Das Resultat: „Unter ihm ist es St. Pauli gelungen, mit vielen Verschiebungen spielerische Lösungen und Räume gegen Teams, die mannorientiert und mit einer Dreierkette spielen, zu finden“, sagt Eckhardt.
Hürzeler spricht Sprache der Spieler
Hinzu kommt, dass Hürzeler in seinem Alter die Sprache der Spieler spricht. Aber nicht nur deshalb folgte ihm die Mannschaft bislang bedingungslos. Die Akteure sind beeindruckt vom logisch vermittelten Fachwissen des Bayern, schon Ex-Stürmer Guido Burgstaller schwärmte, als Hürzeler noch Co-Trainer war, von der „krassen Expertise“. Ansagen formuliert er unmissverständlich, bei aller Sympathie für seine Spieler trifft er Entscheidungen auf Basis verbindlicher Regeln sowie sportlicher Grundlagen.

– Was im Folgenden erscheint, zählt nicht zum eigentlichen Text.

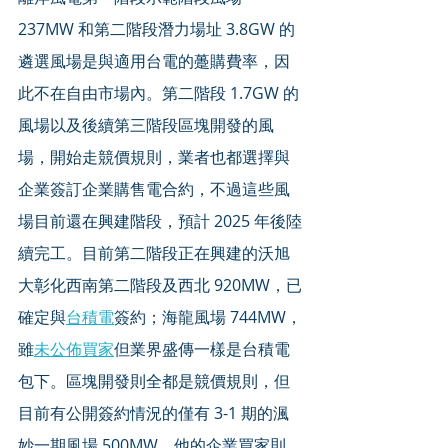
237MW 和第二階段潛力場址 3.8GW 的
遴選風場是與適用台電的躉購費率，因
此不在自由市場內。第二階段 1.7GW 的
風場以及後續第三階段區塊開發的風
場，開始走競價規則，業者也都選擇與
企業簽訂企業購售電合約，不過這些風
場目前還在興建階段，預計 2025 年後陸
續完工。目前第二階段正在興建的沃旭
大彰化西南第二階段及西北 920MW，已
確定與
台積電
簽約；海龍風場 744MW，
雖
未公佈買家
但業界盛傳一樣是台積電
包下。區塊開發則全都是競價規則，但
目前有公開簽約情況的僅有 3-1 期的渢
妙一期風場 500MW，他的企業買家則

Hürzeler selbst befasst sich, allem ihn schon seit Jugendtagen auszeichnendem Ehrgeiz zum Trotz, bislang nicht mit anderen Vereinen und Ligen. „Ich habe meinem Berater gesagt, dass er alle Anfragen abblocken und mir auch nicht davon berichten soll“, sagt der in München aufgewachsene Deutsch-Schweizer.
Bornemann unbesorgt über Interesse an Hürzeler
Sportchef Andreas Bornemann, dessen Mut, Hürzeler in die Verantwortung gehoben zu haben, belohnt worden ist, sieht das gestiegene Interesse an seinem Trainer ebenso entspannt. „Es ist logisch, dass er durch seine gute Arbeit in den Fokus anderer Vereine gerückt ist, das ist nichts anderes als bei Spielern. Aber wir haben das Bestreben, auf entscheidenden Positionen wie der des Trainers Kontinuität zu haben“, sagt der 51-Jährige. Wie sehr Hürzeler in die Vorbereitung der kommenden Saison involviert sei, zeige, „dass er mit vollem Fokus beim FC St. Pauli ist“.
Was er im Übrigen von Beginn an war, schon als Hürzeler bei St. Pauli noch das Interimslabel als Trainer anhaftete, nachdem er im Dezember vergangenen Jahres zunächst übergangsweise für den geschassten Timo Schultz übernommen hatte. „Vieles von dem, was thematisiert wurde, ist Fabian angegangen. Sei es die defensive Stabilität, die Gefahr bei Standards oder Torgefahr aus dem Mittelfeld heraus“, sagt Bornemann nun.
Bei aller Spannung um Hürzeler steht die spannendste Frage aus: Wie der Jungtrainer seine erste komplette Saison im Profibereich gestalten wird. An Arbeitseifer wird es ihm nicht mangeln. Als Alpinist weiß er, wie schnell auch Lawinen bergab ins Rollen kommen können.